* Kutipan Dokumen *
Isu Pengembangan Kapal Selam Bertenaga Nuklir AUKUS Tak Dibahas oleh ASEAN

- 11 Juli 2023, 11:46 WIB
Direktur Jenderal Kerja Sama ASEAN Kementerian Luar Negeri RI Sidharto R Suryodipuro dalam konferensi pers penyelenggaraan Pertemuan ke-56 Menteri Luar Negeri ASEAN di Jakarta, Senin malam (10/7/2023)/ANTARA
Direktur Jenderal Kerja Sama ASEAN Kementerian Luar Negeri RI Sidharto R Suryodipuro dalam konferensi pers penyelenggaraan Pertemuan ke-56 Menteri Luar Negeri ASEAN di Jakarta, Senin malam (10/7/2023)/ANTARA /

KILAS KLATEN - AUKUS yang terdiri dari Australia, Inggris Raya, dan Amerika Serikat (AS), mengenai isu pengembangan kapal selam bertenaga nuklir tidak dibahas dalam Pertemuan Menteri Luar Negeri Perhimpunan Bangsa-Bangsa Asia Tenggara (AMM).

Direktur Jenderal Kerja Sama ASEAN Kementerian Luar Negeri RI Sidharto R Suryodipuro, menyampaikan ketika ditanya mengenai rencana Pertemuan Komisi Kawasan Bebas Senjata Nuklir Asia Tenggara (SEANWFZ) yang akan berlangsung pada Selasa, 11 Juli 2023.

Dalam konferensi pers menjelang AMM di Jakarta, Senin, 10 Juli 2023 malam Sidharto mengatakan pertemuan SEANWFZ tidak ada agenda soal kapal selam, dan dalam konteks perkembangan terkini di kawasan, kapal selam bertenaga nuklir itu bukan senjata nuklir.

* Data Tersimpan *

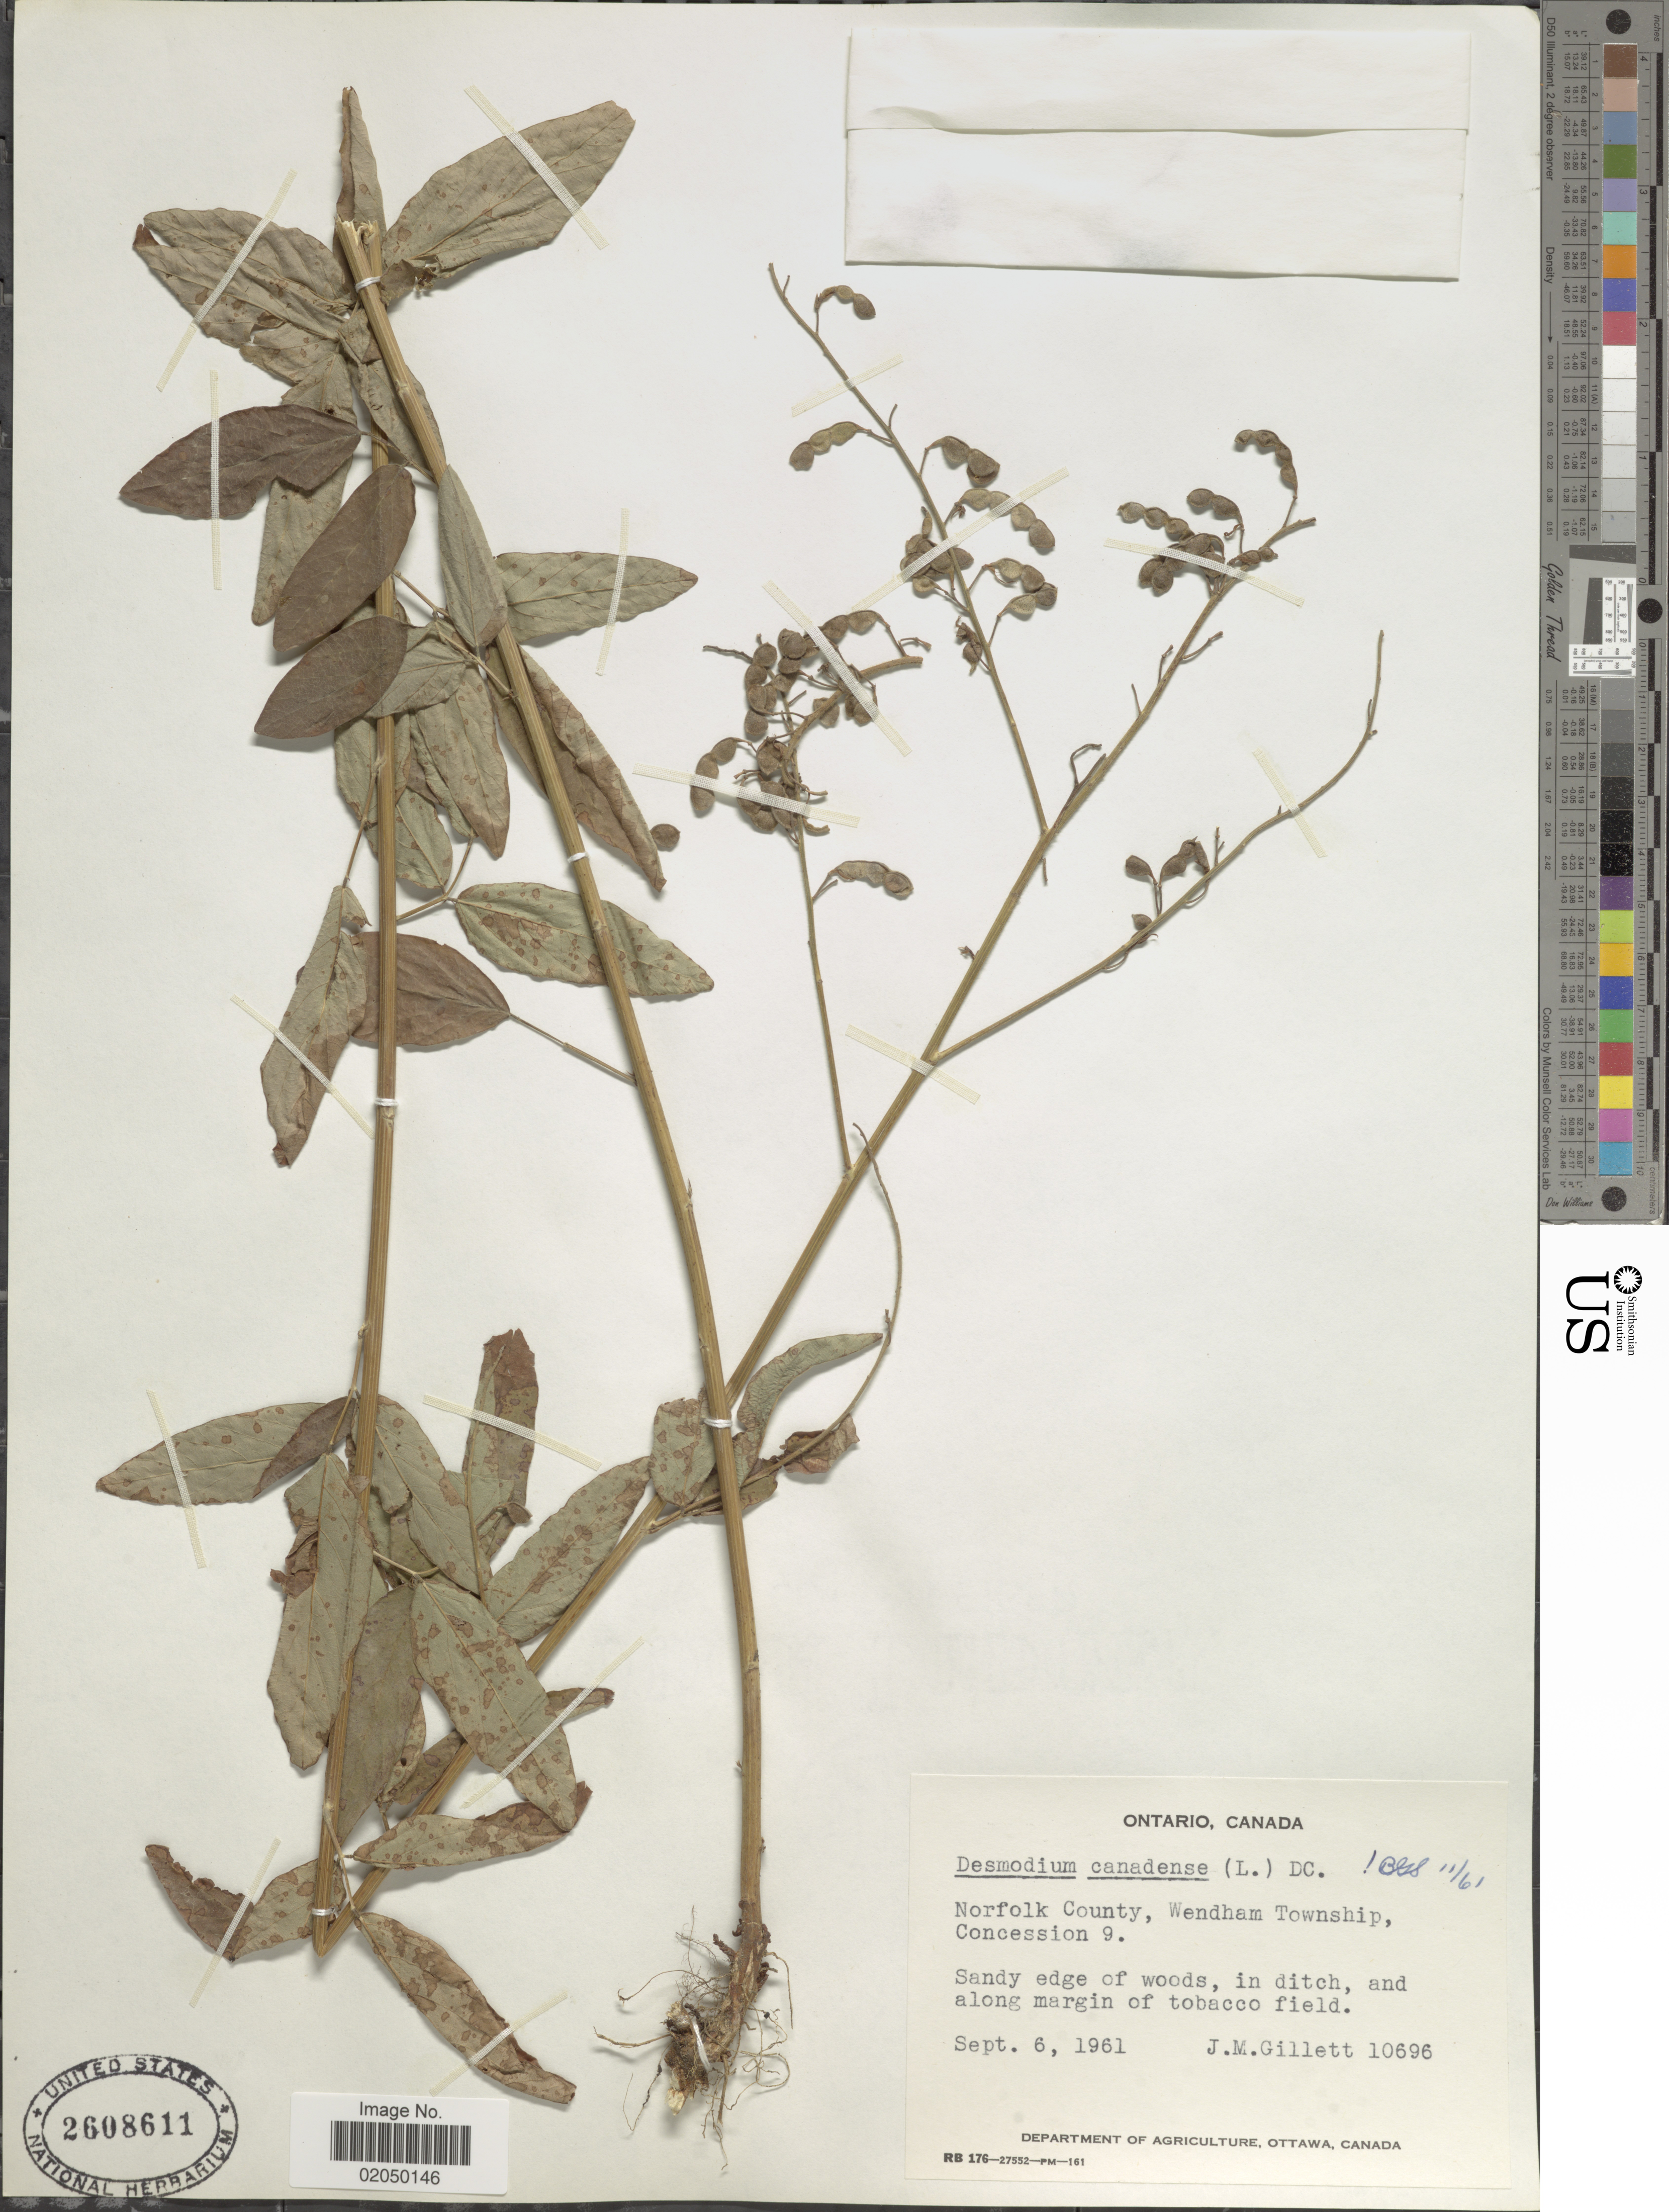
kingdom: Plantae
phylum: Tracheophyta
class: Magnoliopsida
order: Fabales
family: Fabaceae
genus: Desmodium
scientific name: Desmodium canadense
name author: (L.) DC.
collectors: J. M. Gillett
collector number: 10696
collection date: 1961-09-06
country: Canada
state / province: Ontario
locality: Norfolk County, Wendham Township, Concession 9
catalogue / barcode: US 2608611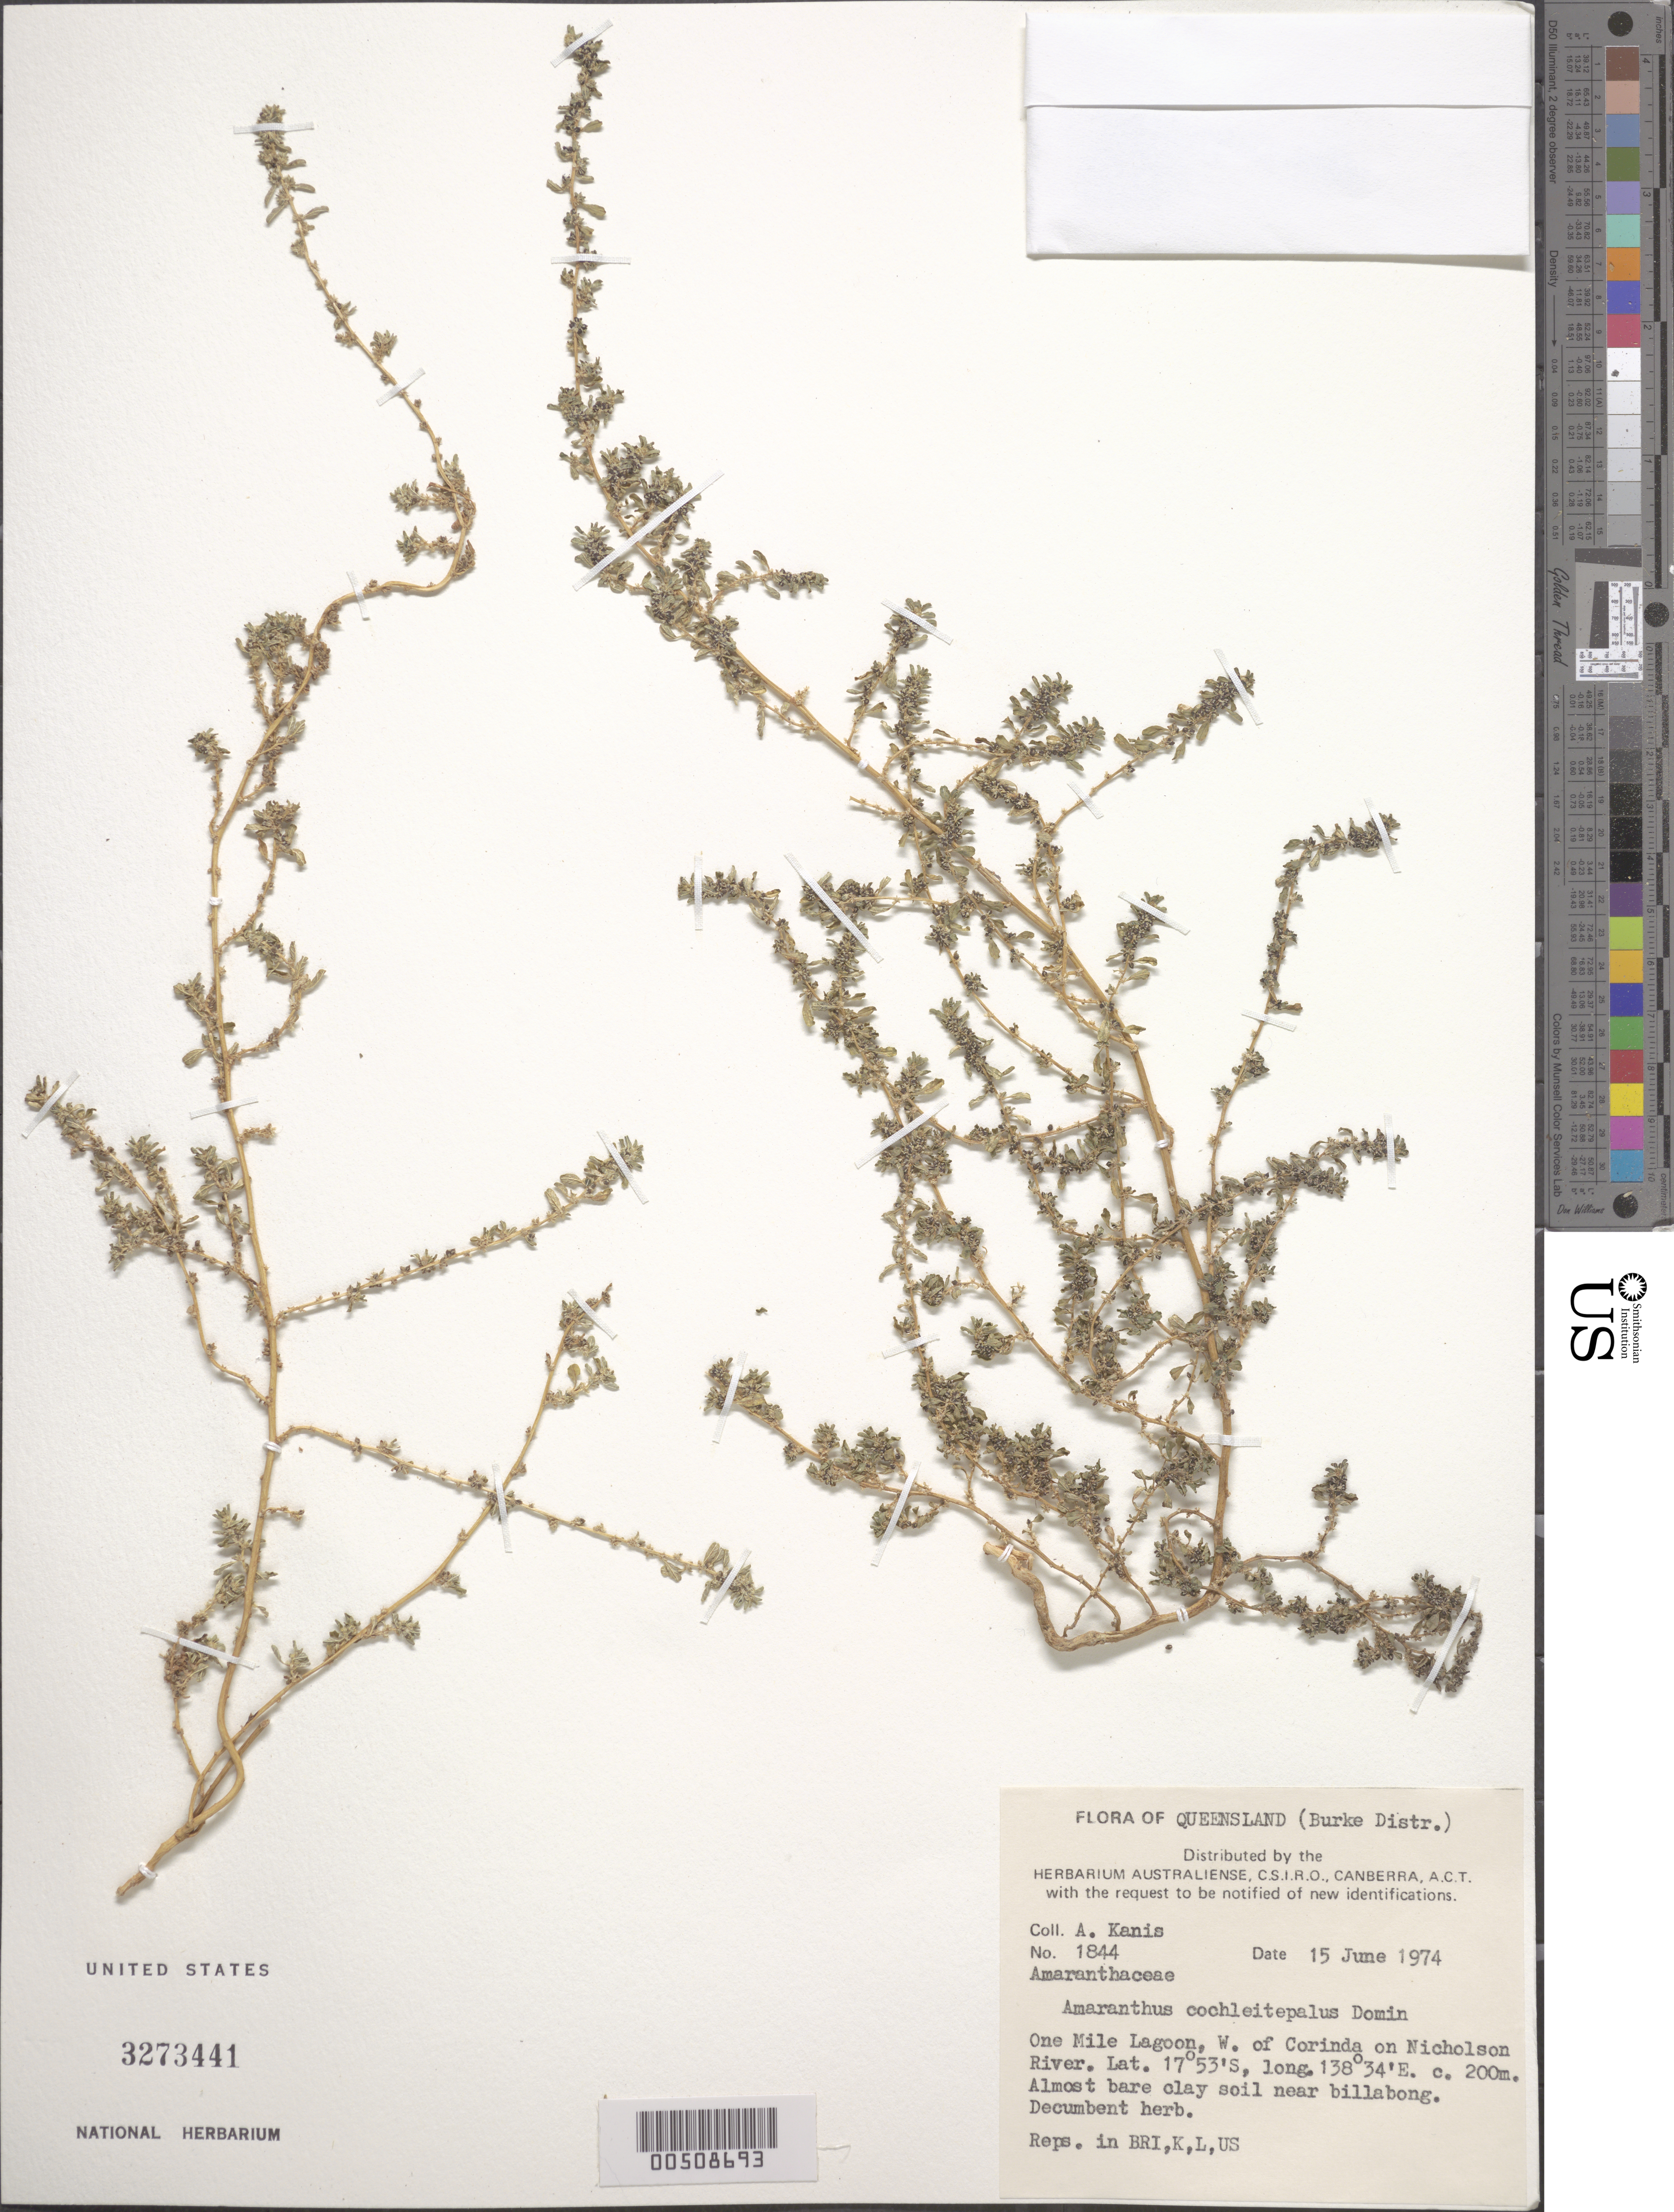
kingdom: Plantae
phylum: Tracheophyta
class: Magnoliopsida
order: Caryophyllales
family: Amaranthaceae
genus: Amaranthus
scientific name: Amaranthus cochleitepalus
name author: Domin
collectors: A. Kanis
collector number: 1844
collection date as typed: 15 Jun 1974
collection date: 1974-06-15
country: Australia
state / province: Queensland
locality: One mile lagoon, w of corida on nicholson river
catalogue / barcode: US 3273441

* Rumusan Tugas *
Salin tanpa perubahan bagian artikel tentang kapal selam nuklir AUKUS, dimulai dengan "KILAS KLATEN - AUKUS" dan berlanjut sampai "Asia Tenggara (AMM).".

* Hasilnya *
KILAS KLATEN - AUKUS yang terdiri dari Australia, Inggris Raya, dan Amerika Serikat (AS), mengenai isu pengembangan kapal selam bertenaga nuklir tidak dibahas dalam Pertemuan Menteri Luar Negeri Perhimpunan Bangsa-Bangsa Asia Tenggara (AMM).